< UNITED STATES | NEW YORK CITY: The Peninsula New York
Built between 1902 and 1905 by the Fifty-Fifth Street Company - a real estate development firm, The Peninsula New York opened in 1905 as The Gotham
Hotel. With its limestone carvings, copper cornice and Doric columns, the 23-story, neo-Italian Renaissance building was designed by the architectural firm of Hiss & Weekes,
and built at a cost of $2.25 million, The Gotham was one of the first hotels in New York to use steel-frame construction, and it was intended to complement the neighboring
University Club, built in 1900.
Sculptures of ancient Roman Goddesses Ceres and Diana still adorn the entrance of the building. Ceres, Goddess of Agriculture, is seen carrying a cornucopia while Diana, Goddess of the Hunt, carries her signature bow and arrow, acting as symbols that represent agriculture and commerce respectively. In the late 19th and early 20th Centuries, agriculture formed the basis for much of the wealth at the time, while commerce was, and still is, a perpetual hunt for profits and advantage.

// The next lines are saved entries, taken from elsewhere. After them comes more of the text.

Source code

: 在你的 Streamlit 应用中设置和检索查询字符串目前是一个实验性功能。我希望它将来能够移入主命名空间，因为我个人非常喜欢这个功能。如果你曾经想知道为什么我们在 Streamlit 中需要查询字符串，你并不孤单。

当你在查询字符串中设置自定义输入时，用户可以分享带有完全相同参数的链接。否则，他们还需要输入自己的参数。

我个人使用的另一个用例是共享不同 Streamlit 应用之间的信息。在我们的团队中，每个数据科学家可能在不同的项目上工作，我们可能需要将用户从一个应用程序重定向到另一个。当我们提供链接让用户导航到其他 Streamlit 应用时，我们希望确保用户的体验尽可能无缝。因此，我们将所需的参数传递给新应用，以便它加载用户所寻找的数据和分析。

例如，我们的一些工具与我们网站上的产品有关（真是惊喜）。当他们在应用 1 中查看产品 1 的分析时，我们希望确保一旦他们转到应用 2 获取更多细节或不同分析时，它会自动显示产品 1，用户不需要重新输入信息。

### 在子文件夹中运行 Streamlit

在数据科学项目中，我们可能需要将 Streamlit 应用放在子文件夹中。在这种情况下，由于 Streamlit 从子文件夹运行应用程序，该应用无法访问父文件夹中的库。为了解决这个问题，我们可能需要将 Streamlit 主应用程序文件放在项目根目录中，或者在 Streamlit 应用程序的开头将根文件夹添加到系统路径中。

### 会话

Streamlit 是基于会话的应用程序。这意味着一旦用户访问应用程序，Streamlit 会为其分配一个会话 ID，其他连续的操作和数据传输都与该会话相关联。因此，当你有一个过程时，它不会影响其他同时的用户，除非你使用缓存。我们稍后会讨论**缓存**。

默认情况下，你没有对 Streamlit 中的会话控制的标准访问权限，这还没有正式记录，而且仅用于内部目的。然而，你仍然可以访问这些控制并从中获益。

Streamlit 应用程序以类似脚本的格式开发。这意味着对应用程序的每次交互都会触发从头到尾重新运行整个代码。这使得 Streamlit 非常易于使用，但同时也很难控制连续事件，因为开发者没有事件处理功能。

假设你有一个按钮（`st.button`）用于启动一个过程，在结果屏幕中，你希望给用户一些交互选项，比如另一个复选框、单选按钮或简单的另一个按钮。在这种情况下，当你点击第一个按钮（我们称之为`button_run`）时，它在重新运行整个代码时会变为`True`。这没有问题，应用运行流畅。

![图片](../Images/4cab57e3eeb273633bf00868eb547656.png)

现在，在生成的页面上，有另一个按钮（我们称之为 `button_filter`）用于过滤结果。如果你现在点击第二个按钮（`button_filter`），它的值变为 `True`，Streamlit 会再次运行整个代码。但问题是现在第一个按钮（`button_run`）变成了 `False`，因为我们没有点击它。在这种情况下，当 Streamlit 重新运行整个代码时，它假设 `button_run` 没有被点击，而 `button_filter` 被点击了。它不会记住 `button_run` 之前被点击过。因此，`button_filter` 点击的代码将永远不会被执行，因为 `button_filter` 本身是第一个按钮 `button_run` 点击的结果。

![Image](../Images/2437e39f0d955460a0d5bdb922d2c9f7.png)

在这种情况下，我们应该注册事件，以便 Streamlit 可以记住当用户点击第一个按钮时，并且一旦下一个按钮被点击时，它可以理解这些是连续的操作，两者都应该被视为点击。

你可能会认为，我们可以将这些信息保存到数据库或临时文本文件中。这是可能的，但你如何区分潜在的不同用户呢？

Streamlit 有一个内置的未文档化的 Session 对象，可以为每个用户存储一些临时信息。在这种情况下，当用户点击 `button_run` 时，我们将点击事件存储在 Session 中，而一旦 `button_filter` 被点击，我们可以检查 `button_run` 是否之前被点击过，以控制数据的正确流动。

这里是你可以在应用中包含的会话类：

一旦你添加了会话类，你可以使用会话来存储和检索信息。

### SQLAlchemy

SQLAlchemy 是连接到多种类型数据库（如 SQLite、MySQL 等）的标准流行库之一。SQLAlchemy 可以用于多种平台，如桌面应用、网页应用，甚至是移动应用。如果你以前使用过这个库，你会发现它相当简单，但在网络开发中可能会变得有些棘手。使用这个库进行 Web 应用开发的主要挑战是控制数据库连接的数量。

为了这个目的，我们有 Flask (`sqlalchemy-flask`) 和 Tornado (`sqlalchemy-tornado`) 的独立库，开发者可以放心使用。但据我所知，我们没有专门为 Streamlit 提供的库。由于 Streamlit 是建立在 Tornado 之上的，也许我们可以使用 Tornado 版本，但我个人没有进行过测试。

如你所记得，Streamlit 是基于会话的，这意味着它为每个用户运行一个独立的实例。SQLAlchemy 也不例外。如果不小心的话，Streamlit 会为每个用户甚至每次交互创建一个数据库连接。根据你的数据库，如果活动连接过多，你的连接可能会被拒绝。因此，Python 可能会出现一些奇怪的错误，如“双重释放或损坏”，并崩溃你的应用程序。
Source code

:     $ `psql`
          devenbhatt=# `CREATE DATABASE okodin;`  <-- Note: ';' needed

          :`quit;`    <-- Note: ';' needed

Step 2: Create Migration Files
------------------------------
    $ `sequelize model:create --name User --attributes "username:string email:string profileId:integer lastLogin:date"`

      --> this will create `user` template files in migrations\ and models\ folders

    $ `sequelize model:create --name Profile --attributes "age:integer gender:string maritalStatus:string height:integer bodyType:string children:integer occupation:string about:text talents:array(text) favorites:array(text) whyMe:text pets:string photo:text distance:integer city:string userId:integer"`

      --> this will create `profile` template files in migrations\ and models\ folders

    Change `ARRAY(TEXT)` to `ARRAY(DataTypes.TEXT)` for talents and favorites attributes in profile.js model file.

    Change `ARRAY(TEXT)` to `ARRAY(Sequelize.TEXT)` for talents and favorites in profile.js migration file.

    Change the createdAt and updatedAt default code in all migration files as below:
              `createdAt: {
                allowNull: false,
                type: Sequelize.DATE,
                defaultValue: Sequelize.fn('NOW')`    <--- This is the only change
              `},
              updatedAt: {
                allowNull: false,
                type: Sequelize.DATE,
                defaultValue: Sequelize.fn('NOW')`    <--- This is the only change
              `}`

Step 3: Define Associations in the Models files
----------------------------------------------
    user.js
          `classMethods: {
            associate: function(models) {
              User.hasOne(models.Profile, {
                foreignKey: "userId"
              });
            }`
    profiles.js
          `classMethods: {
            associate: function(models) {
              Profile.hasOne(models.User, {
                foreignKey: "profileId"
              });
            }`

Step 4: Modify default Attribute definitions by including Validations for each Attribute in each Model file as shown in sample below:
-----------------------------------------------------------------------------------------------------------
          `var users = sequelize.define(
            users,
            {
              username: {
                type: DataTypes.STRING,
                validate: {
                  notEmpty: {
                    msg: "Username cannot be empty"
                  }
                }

Unfortunately, The Gotham didn't survive past 1908 due to bankruptcy, partly because it could not acquire a liquor license as it was too close to The Fifth Avenue Presbyterian Church. In 1932, it was taken over by Metropolitan Life Insurance Company. Renovated in 1939, it continued to operate as a residential apartment hotel until 1978.
In 1979, the hotel was taken over by Swiss hotel owner Rene Hatt who initiated an epic $200 million renovation, that began a year later and was not completed until 1987. Under the design direction of Pierre Cardin, hotel re-opened briefly as Maxim’s de Paris. The renovation included the construction of the hotel’s iconic rooftop health club and pool, and as Hatt being an avid lover of discos and jazz, New York’s first ever public discotheque, L’interdit, in the basement.
The property was purchased by parent company, The Hongkong and Shanghai Hotels, Limited, and re-opened as the U.S. flagship of The Peninsula Hotels in October 1988. At the time, it was decided that many of the Art Nouveau features from Maxim’s would remain. Ten years later, a sweeping reconstruction project orchestrated by the architects Brennan, Beer, Gorman and the design firm of Hirsch Bedner Associates, updated The Peninsula New York’s ambiance, seamlessly merging contemporary fabrics, furnishings and technology with the many classical design elements already present in the hotel.
Even after countless dramatic renovations, hints of the original Gotham remain, including the heavily figured lobby ceiling and rear fire stairs, proving that old certainly does not always read as outdated. The Peninsula New York, still sitting proudly on Fifth Avenue, is without is without a doubt a New York landmark.